MMA PLNajnowszeUFCJon Jones i David Haye na liście Jimi’ego Manuwy

Jon Jones i David Haye na liście Jimi’ego Manuwy

Niespełna tydzień temu, w sobotę na gali UFC Fight Night 107 Anglik Jimi Manuwa (17-2) stoczył swoją ostatnią zawodową walkę. Szybko znokautował 27 letniego Corey’a Andersona (9-3). Po wygranej Poster Boy był gościem audycji MMA Hour, w rozmowie z Arielem Helwani Anglik wskazał zawodników, z którymi chciałby zawalczyć w kolejnych pojedynkach:

Foto: lowkickmma.com

„W mojej następnej walce powinienem walczyć z Danielem Cormierem, Anthony Johnsonem, Jonem Jonesem czy David’em Haye’em. To są cztery nazwiska z mojej listy. Nie mam nic przeciwko walce z kimkolwiek z nich.”

Pojawienie się na liście Jona Jonesa (22-1) jest ciekawe szczególnie biorąc pod uwagę fakt, że w wywiadzie przed galą w Londynie Manuwa zapowiedział, że nie chciałby się bić z Bonesem. W rozmowie z Helwanim Anglik wyjaśnił, że ze sportowego punktu widzenia Jones jest świetnym rywalem, ale teraz Anglik skupia się na walce o pas, której Jones mu nie zapewni:

„Walka z Jonesem nie ma sensu, ponieważ teraz koncentruję się na tytule mistrzowskim. Ale walka z Jonem Jonesem byłaby niesamowita. On jest prawdopodobnie najlepszym wojownikiem, który kiedykolwiek wszedł do Octagonu. Więc czemu nie? Ale teraz się na tym nie koncentruję. Moim celem jest pas. Właśnie tego chcę, to pas.”

Manuwa miał okazję czytać komentarze fanów Bonesa na temat jego słów, zaprzeczył jakoby miał się bać walki z Jonesem:

„Tak, tak, tak, niektórzy jego fani mówią, że mnie zmiażdży i boję się z nim walczyć, ale to tylko maniacy Twittera. Wiem, że się nie boję. Daj spokój, wziąłem walkę z „Rumble” Johnsonem cztery i pół tygodnia przed galą. Dlaczego miałbym bać się walczyć z Jonem Jonesem? Nie boję się nikogo. Wszyscy krwawią tak samo, każdy czuje ból. Dlaczego miałbym bać się walki z Jonem Jonesem?

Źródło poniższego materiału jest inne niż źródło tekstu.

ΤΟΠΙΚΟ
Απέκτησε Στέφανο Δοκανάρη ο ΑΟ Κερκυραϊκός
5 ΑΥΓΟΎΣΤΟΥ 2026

Anglik zaznaczył, że nie chciałby walczyć z nikim po za zawodnikami z listy. W grę wchodzi stracie z Jonesem, Cormierem, Johnsonem lub bokserem David’em Haye’em:

„Nie chcę walczyć z kimś innym. Po ostatniej walce z Ovince’em chciałem walczyć z kimś kto w rankingu jest bliżej mnie, jak Teixeira, Bader czy może Shogun. Mieliśmy walczyć kilka lat temu przed moją kontuzją. To byłaby zabawna walka. Ale teraz, Teixeira, Bader, Shogun powiedzieli nie, oni ukrywają się lub unikają mnie, albo nie wiem, co robią. Ale wydaje się, że nie chcą walczyć z najlepszymi i umacniać swojej pozycji. Teixeira wygrał walkę z Cannonierem, który nawet nie znalazł się w pierwszej 10, ani w pierwszej 15. Ta walka nie miała dla mnie sensu.”

Na koniec rozmowy Manuwa stwierdził, że prawdopodobnie Jones dostanie jeszcze szansę walki o pas:

„Może się zdarzyć, to może się zdarzyć. To jest MMA, wszystko może się zdarzyć. Tutaj chodzi o interesy, rozumiesz. Nie mają znaczenia rankingi i cała reszta. Posłuchaj, niech to wszystko się toczy, będzie jak ma być. Naprawdę nie jestem zbyt zestresowany tym co się dzieje. Będę cieszył się swoim zwycięstwem. Zamierzam wyjechać na wakacje w ciągu najbliższych kilku tygodni cieszyć się i odpoczywać. Teraz chcę odpocząć.”